Points \(A(-6,10),\ B(-4,6),\ C(3,-8)\) are collinear such that \(AB=\dfrac{2}{9}\,AC\).
True.
Step 1: Recall the distance formula.
The distance between two points \((x_1,y_1)\) and \((x_2,y_2)\) is:
\[ d = \sqrt{(x_2 - x_1)^2 + (y_2 - y_1)^2} \]
Step 2: Find the distance AB.
Points are \(A(-6,10)\) and \(B(-4,6)\).
\[ AB = \sqrt{((-4)-(-6))^2 + (6-10)^2} = \sqrt{(2)^2 + (-4)^2} = \sqrt{4 + 16} = \sqrt{20} = 2\sqrt{5} \]
Step 3: Find the distance AC.
Points are \(A(-6,10)\) and \(C(3,-8)\).
\[ AC = \sqrt{((3)-(-6))^2 + (-8-10)^2} = \sqrt{(9)^2 + (-18)^2} = \sqrt{81 + 324} = \sqrt{405} = 9\sqrt{5} \]

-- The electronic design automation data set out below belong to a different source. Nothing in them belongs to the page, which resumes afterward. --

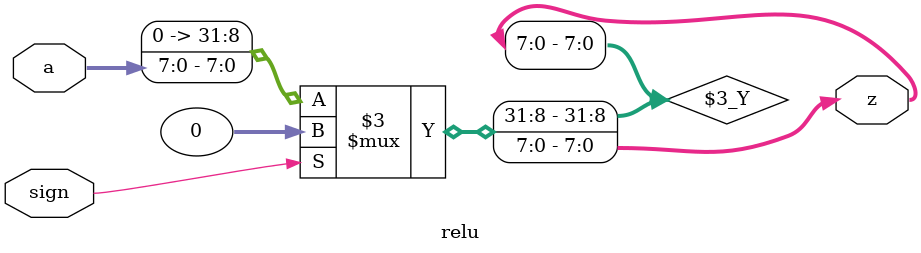
<source format=v>
module relu
    #(parameter WIDTH = 8, parameter ZERO = 0)
	(
		input sign,
		input [WIDTH-1:0] a,
		output [WIDTH-1:0] z,
	);

	assign z = (sign == 1'b1) ? ZERO : a;
	
endmodule

</source>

Step 4: Compare the ratio \(\dfrac{AB}{AC}\).
\[ \dfrac{AB}{AC} = \dfrac{2\sqrt{5}}{9\sqrt{5}} = \dfrac{2}{9} \]
This matches the condition given in the question.
Step 5: Check collinearity using area of triangle.
Three points are collinear if the area of the triangle formed by them is 0.
For \(A(x_1,y_1)\), \(B(x_2,y_2)\), \(C(x_3,y_3)\):
\(\text{Area} = \dfrac{1}{2}\left|x_1(y_2-y_3) + x_2(y_3-y_1) + x_3(y_1-y_2)\right|\).
Substitute \(A(-6,10)\), \(B(-4,6)\), \(C(3,-8)\):
\(\text{Area} = \dfrac{1}{2}\left|(-6)(6-(-8)) + (-4)((-8)-10) + 3(10-6)\right|\)
Now compute each term:
Add them: \(-84 + 72 + 12 = 0\)
So, \(\text{Area} = \dfrac{1}{2}|0| = 0\).
Step 6: Final Conclusion.
Since the area is 0, points A, B, and C are collinear, and from Step 4 we also have \(AB = \tfrac{2}{9}AC\). Hence, the statement is True.